Por que a ideia de retomar o álbum quase 20 anos depois?
O seu redescobrimento para mim. Depois de muitos anos sem ouvi-lo, tive um epifania. Os primeiros acordes me chamaram a atenção, e o que veio depois me causou um alvoroço na alma. Ouvi um trabalho incomum, com uma sonoridade maravilhosa, que me remeteu a um universo de uma música internacional. E me perguntei imediatamente como um trabalho como esse tinha sido confinado a um patrimônio regionalista de uma pequena gravadora ao sul do Brasil. Fiz mea-culpa, por nunca ter feito nada pelo disco: não fiz show, não citei, não me apropriei dele, tudo por não sentir que se tratava de um trabalho meu, e sim do Mauro. A emoção foi muito grande ao sentir, pela primeira vez, a importância do que eu tinha feito e a genialidade da obra do Mauro. Disse para mim mesmo: "Esse disco é meu, faz parte da minha história".
Como será o show?
O show em Porto Alegre está ainda mais amadurecido, pelas apresentações anteriores e pelo trabalho de ensaios. Por exemplo: tinha uma música que não estávamos tocando por não ter encontrado a medida dela, por não ter me achado nela. Demorou um pouco, até ela me parecer verdadeira, e eu poder cantar. É Com Cisco nos Olhos, que por fim incorporamos ao repertório. Agora, estamos tocando o disco de forma integral, na ordem. A ideia é ser fiel a isso, transmitir a mesma emoção que as pessoas tiveram ao ouvir o CD pela primeira vez.

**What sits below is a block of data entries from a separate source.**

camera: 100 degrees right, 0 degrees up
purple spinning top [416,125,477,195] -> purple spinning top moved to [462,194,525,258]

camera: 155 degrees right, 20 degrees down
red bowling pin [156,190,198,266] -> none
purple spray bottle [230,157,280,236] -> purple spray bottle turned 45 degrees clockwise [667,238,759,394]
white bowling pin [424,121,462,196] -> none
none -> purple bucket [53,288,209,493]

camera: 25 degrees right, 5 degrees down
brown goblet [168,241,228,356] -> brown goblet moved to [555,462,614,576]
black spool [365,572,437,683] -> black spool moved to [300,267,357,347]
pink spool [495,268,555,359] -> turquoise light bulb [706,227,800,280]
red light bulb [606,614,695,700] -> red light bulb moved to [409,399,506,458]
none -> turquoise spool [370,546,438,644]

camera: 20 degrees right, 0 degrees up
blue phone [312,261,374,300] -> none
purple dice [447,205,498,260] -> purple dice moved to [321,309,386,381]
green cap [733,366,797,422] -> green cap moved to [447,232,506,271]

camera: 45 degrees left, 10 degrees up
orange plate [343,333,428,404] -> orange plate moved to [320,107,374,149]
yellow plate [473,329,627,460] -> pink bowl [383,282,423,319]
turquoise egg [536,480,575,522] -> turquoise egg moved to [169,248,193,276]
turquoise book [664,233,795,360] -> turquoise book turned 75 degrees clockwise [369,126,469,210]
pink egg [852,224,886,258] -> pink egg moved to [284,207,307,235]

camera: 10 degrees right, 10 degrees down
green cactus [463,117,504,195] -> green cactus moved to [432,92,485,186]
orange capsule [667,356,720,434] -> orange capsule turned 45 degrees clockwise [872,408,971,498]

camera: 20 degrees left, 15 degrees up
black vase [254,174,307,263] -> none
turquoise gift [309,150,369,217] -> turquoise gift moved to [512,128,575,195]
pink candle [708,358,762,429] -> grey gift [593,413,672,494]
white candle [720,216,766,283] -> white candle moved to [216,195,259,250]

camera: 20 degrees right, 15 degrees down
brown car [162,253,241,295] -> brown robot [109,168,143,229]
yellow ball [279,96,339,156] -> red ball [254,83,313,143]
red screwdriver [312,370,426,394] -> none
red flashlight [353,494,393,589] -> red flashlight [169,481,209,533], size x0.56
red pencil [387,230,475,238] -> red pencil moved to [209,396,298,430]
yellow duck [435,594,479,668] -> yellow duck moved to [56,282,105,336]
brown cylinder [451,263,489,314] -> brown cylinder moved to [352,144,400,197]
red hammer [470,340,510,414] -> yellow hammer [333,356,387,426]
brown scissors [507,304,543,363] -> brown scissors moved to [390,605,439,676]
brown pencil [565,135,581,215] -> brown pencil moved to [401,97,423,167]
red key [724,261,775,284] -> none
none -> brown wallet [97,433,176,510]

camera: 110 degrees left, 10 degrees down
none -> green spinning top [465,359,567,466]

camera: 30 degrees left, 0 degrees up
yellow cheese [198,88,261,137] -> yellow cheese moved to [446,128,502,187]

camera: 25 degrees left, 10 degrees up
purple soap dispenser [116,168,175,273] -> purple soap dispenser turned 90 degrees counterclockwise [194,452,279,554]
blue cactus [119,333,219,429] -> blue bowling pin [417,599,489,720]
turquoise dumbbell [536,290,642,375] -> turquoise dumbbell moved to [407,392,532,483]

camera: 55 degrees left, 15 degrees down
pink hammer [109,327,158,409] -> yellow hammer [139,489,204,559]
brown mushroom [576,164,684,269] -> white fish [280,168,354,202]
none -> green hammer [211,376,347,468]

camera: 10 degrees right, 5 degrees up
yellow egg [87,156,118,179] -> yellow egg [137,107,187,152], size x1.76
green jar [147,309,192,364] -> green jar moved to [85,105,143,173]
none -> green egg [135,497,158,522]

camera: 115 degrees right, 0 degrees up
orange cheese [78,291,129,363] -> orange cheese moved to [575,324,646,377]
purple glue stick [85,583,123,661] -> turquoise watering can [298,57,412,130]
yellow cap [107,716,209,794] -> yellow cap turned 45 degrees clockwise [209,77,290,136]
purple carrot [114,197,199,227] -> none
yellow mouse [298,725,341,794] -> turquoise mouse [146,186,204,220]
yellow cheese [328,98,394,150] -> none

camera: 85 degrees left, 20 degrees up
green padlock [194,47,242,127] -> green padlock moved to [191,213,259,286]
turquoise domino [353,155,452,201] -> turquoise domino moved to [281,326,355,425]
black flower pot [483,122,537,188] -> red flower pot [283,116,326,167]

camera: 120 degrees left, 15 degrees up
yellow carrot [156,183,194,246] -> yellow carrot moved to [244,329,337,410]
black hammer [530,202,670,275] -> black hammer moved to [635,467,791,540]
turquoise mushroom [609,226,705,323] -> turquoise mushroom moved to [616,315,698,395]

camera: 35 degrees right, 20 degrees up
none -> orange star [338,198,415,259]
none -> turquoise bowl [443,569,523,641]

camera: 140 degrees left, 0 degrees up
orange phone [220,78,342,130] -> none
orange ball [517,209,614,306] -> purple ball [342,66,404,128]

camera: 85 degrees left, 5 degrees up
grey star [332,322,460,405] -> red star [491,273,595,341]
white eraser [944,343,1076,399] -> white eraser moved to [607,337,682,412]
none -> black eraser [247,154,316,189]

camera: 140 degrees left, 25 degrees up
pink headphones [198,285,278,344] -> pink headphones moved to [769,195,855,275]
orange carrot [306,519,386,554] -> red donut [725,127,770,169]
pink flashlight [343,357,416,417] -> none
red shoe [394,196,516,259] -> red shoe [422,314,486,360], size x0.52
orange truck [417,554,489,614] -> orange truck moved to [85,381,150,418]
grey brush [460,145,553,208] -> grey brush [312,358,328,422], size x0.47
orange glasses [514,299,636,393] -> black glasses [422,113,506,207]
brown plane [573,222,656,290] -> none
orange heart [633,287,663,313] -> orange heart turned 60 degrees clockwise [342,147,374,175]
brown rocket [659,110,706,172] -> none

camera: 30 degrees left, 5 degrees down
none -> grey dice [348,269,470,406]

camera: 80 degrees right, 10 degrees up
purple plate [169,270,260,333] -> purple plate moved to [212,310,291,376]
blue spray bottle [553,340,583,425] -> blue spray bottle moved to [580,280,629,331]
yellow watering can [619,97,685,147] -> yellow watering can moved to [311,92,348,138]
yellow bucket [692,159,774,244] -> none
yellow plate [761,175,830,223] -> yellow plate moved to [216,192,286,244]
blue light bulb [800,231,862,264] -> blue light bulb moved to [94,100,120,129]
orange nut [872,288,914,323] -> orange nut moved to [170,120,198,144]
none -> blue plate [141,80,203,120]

Eu tive que me descobrir novamente dentro desse universo como um ator buscando o seu personagem. A entrada do Marcello Caminha no lugar do Lucio acabou sendo fundamental. Não há nada nem ninguém que substitua o Lucio, e esse foi o trunfo do Marcello, que, ao respeitar a criação, buscou a sua expressão, a sua maneira de tocar o mesmo repertório gravado pela genialidade do guitarrista argentino e trazendo a sua contribuição. Renovou tudo, incluindo a minha interpretação.
Bebeto Alves - Mandando Lenha
Sexta-feira (13/11), às 21h. Classificação: livre. Duração: 80min.
Theatro São Pedro (Praça Marechal Deodoro, s/n°), fone (51) 3227-5100, em Porto Alegre.
O show: o músico Bebeto Alves revisita o disco Mandando Lenha (1997), hoje esgotado, em show para gravação de um DVD ao vivo.
Ingressos: R$ 40 (galeria), R$ 50 (camarote lateral), R$ 60 (camarote central) e R$ 80 (plateia e cadeira extra). Desconto de 50% para idosos e estudantes.
Ponto de venda: bilheteria do Theatro São Pedro, das 13h até o horário de início do espetáculo, site compreingressos.com ou call center no fone (51) 2626-1310.